Wie die Eierstöcke beim Weibchen liegen auch die Hoden des Männchens zunächst innerhalb des Bauchraums. Während des Wachstums wandern sie durch den Leistenkanal in den Hodensack ab. ­
Es kann vorkommen, dass ein oder gar zwei Hoden im Bauchraum verbleiben. Aus diesem Grund kon­trolliert die Tierärztin beim männlichen Welpen bei der Impfung oder beim Allgemeincheck, ob sich beide Hoden im Hodensack befinden. Sollte dies nicht der Fall sein, wenn die Geschlechtsreife ­(ca. mit sechs Monaten) erreicht ist, müssen die nicht abgestiegenen Hoden entfernt werden, selbst wenn Sie nicht planen, ihren Rüden kastrieren zu lassen. Der Grund für die OP liegt darin, dass der Hoden einerseits nicht für den «Betrieb» bei Körpertemperatur vorgesehen ist, was mit der Zeit sogar zu Hodenkrebs führen kann, andererseits kann es durch Druck der anderen Organe zu starken Schmerzen kommen.
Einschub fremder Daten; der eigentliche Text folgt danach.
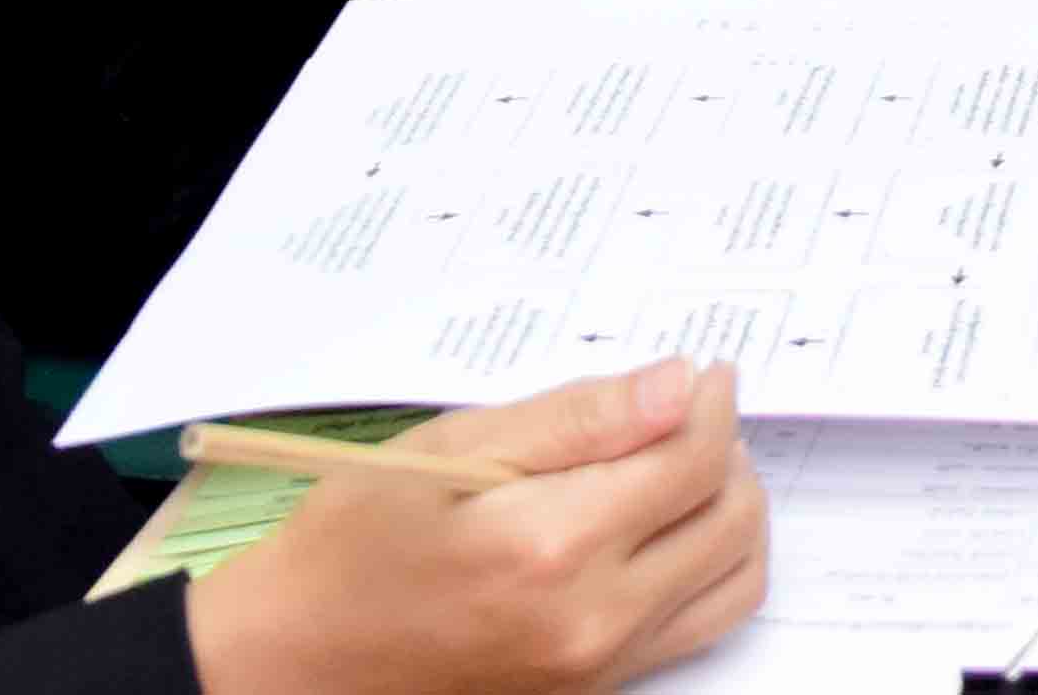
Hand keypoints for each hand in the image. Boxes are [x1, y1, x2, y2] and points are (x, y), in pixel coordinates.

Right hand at [184, 359, 767, 694]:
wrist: (301, 653)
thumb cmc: (356, 542)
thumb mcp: (452, 448)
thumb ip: (577, 417)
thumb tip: (677, 385)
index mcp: (552, 547)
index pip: (690, 461)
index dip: (712, 405)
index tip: (705, 374)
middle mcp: (592, 619)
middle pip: (730, 517)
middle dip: (728, 450)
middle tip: (692, 411)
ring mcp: (599, 666)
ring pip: (735, 578)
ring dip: (733, 510)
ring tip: (687, 465)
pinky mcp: (597, 690)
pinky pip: (701, 626)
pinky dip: (712, 569)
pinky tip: (669, 528)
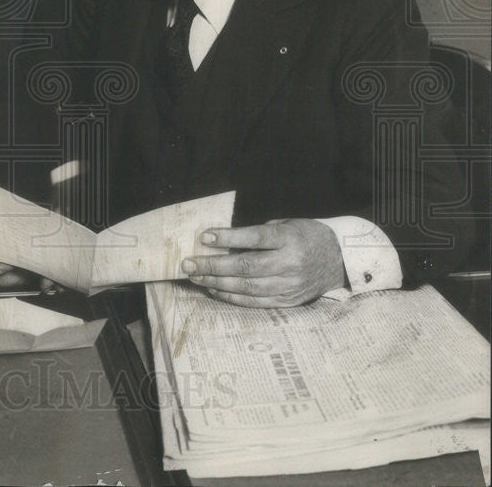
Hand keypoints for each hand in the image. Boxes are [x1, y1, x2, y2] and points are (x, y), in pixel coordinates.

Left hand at [181, 219, 345, 306]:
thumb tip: (222, 242)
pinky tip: (214, 290)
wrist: (339, 260)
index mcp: (290, 239)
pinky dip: (231, 297)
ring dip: (217, 283)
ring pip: (247, 287)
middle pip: (246, 267)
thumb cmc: (305, 236)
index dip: (228, 237)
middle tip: (188, 264)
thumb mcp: (285, 225)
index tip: (204, 236)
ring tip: (196, 277)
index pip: (255, 238)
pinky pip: (255, 302)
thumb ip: (258, 234)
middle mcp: (290, 263)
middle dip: (213, 266)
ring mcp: (290, 285)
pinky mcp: (288, 301)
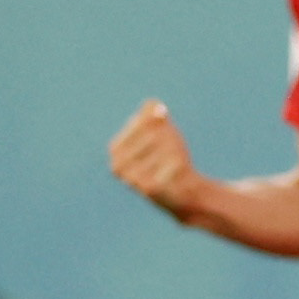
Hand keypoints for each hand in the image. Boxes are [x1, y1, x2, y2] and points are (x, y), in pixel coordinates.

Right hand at [109, 99, 204, 220]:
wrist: (182, 194)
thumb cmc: (169, 159)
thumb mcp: (163, 132)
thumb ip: (155, 116)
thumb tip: (153, 104)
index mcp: (116, 148)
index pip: (142, 122)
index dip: (159, 124)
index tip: (166, 129)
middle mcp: (118, 165)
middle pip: (155, 135)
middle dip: (170, 139)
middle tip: (176, 150)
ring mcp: (132, 178)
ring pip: (166, 149)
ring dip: (177, 153)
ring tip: (177, 163)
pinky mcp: (150, 189)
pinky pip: (173, 164)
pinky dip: (181, 165)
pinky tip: (180, 172)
HCM – zu dicker Herzmuskel

Um die aus gutem Grund abgekürzte Hypertrophe Kardiomyopathie der Katze am besten zu verstehen, muss man sich in Erinnerung rufen, dass das Herz ein Muskel ist. Und wie z. B. ein Bizeps wächst auch der Herzmuskel bei vermehrter Belastung, wird dicker. Was beim Training der Arme noch erwünscht sein mag, kann beim Herzen fatal sein, denn durch das Wachsen des Muskels wird gleichzeitig das Volumen an Blut, welches auf­genommen und weitergepumpt werden kann, deutlich kleiner und wir landen in einem Teufelskreis, in welchem das Herz schneller schlägt, dadurch noch dicker wird, noch weniger pumpen kann. Dies äussert sich in Hecheln, Husten, Schwäche, Atemnot und kann im schlimmsten Fall tödlich sein. Neben Krankheiten (Infektionen, aber auch Zahnprobleme), die als Ursache infrage kommen, gibt es auch Rassen, welche vermehrt davon betroffen sind: Maine Coon, British Kurzhaar, Perser, Ragdoll. Dies heisst im Umkehrschluss aber nicht, dass eine «Feld-/Wald-/Wiesenkatze» diese Krankheit nicht auch bekommen kann! Leider ist es häufig so, dass die HCM erst erkannt wird, wenn sie schon deutlich vorangeschritten oder es sogar schon zu spät ist. Lungenödeme (Wasser auf der Lunge) oder eine plötzliche Lähmung beider Hinterbeine (durch eine Thrombose) sind Fälle, welche durch eine Voruntersuchung wie einem speziellen Bluttest, Röntgen und Ultraschall verhindert werden können.

Fazit

Das Wachstum ist ein sehr heikler, wenn nicht sogar der heikelste Abschnitt im Leben eines Tieres, in welchem auch kleine Faktoren sehr entscheidend sein können. Die Früherkennung ist hier besonders wichtig, damit man entsprechend reagieren und Schlimmeres verhindern oder gegenlenken kann. Sollte Ihnen bei Ihrem Hund oder Ihrer Katze Ungewöhnliches auffallen, zögern Sie nicht, sich bei Ihrer Tierarztpraxis ­zu melden. Dort berät man Sie gerne ­in Sachen Fütterung, Haltung und Gesundheit, um zu gewährleisten, dass Ihr Liebling zu einem gesunden und stattlichen Tier heranwächst.